I think if I was building on-top of Azure Storage today I would:
- name my blobs such that I can take advantage of prefix listing
- look into leveraging blob tags: https://docs.microsoft.com/en-us/azure/storage/blobs/storage-blob-index-how-to?tabs=azure-portal (those docs don't show it, but you can filter by tags in storage explorer)
Of course, obviously it might be too late for you to do that if the thing you work on is already built so, sorry if that's the case. :(
We'll keep passing this feedback along to the service team (we really do!), and as soon as they add support, or as soon as we can figure out a good client side solution to the problem we'll get the work scheduled.
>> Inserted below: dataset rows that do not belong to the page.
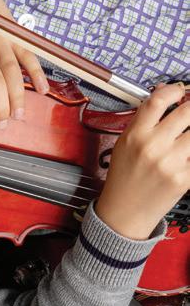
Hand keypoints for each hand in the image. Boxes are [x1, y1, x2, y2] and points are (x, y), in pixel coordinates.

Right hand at [94, 83, 189, 239]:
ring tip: (186, 139)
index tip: (180, 93)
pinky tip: (186, 156)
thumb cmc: (124, 180)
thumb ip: (145, 121)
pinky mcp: (184, 178)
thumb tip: (168, 95)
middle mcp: (152, 148)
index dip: (175, 90)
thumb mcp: (123, 146)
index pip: (159, 99)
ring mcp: (170, 163)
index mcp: (134, 137)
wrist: (123, 215)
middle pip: (189, 111)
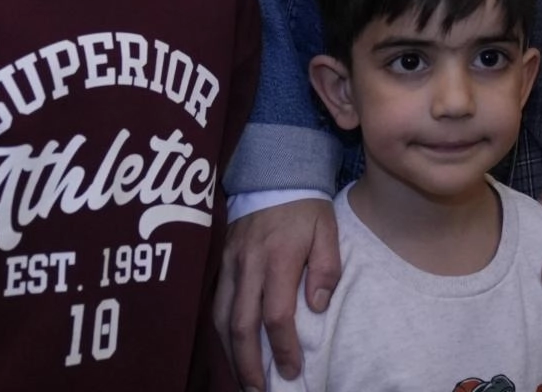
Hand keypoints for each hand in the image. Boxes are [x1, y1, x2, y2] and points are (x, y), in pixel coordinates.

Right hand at [215, 197, 339, 389]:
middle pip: (240, 324)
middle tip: (259, 390)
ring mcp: (228, 263)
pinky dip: (220, 332)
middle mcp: (247, 264)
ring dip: (230, 353)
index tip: (293, 370)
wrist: (273, 171)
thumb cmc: (305, 206)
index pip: (276, 314)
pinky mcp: (219, 261)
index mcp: (277, 257)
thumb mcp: (327, 229)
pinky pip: (214, 304)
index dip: (282, 347)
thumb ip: (325, 267)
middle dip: (248, 363)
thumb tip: (316, 306)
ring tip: (243, 379)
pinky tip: (229, 348)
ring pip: (221, 318)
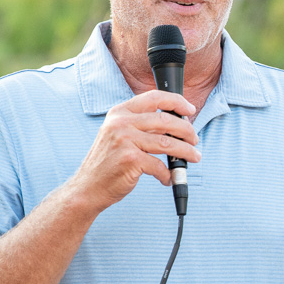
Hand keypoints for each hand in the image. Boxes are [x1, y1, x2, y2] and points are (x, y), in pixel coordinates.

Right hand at [69, 90, 200, 212]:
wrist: (88, 187)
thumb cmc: (108, 162)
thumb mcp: (119, 134)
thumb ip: (141, 125)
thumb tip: (176, 124)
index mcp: (120, 112)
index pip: (154, 97)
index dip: (176, 101)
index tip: (190, 109)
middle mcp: (121, 123)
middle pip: (165, 120)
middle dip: (186, 130)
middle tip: (194, 140)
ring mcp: (125, 140)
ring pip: (168, 143)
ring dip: (186, 152)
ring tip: (194, 157)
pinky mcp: (130, 160)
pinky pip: (159, 166)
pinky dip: (168, 174)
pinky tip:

I'm sorry to not have a better answer for you. :(
PS: if you think you have a good idea for how to do this client side, feel free to share. :) PPS: if you think you have a good idea for how to this client side, and you want to do it on your own/not wait for us/prove us wrong, consider signing up for this preview: https://github.com/microsoft/AzureStorageExplorer/issues/4142 I could see a "search container" extension being a thing.
Thank you for the detailed explanation. It helps us at least understand that it is not a simple job.
What about leveraging Azure Purview API for search (if the Purview is used and the Storage account is part of the Purview scan) or leverage Cognitive Search (e.g. provide a option to enable Cognitive Search out of Storage Explorer)?
PS: if you think you have a good idea for how to do this client side, feel free to share. :) PPS: if you think you have a good idea for how to this client side, and you want to do it on your own/not wait for us/prove us wrong, consider signing up for this preview: #4142 I could see a "search container" extension being a thing.
I have an idea that would be a good workaround. Why not create a way in the API to export a list of the blob names to a text file? That way we can import the text file into an editor that does let us perform a search on the string we're looking for.
2nd idea, why not just allow wildcard searches just in the portion that you have currently loaded? You don't need to do the search on millions of blobs.. narrow it down first using the filter, THEN do a wildcard search on just that portion. Even that would help us out greatly.
+1 adding my support - prefix search is practically useless - needs to allow full wildcard functionality - given the additional features of the November 2023 update, this seems like it should be a step nearer
I can see that this is closed however can we get an answer why it was closed? We are literally writing our own third party tool to do this as its necessary to find files at times. I feel like the 5000 blob storage query is up to the user if this is too slow or not.
I also stumbled across this limitation recently in BlobStorages and was surprised that no wildcard syntax is supported.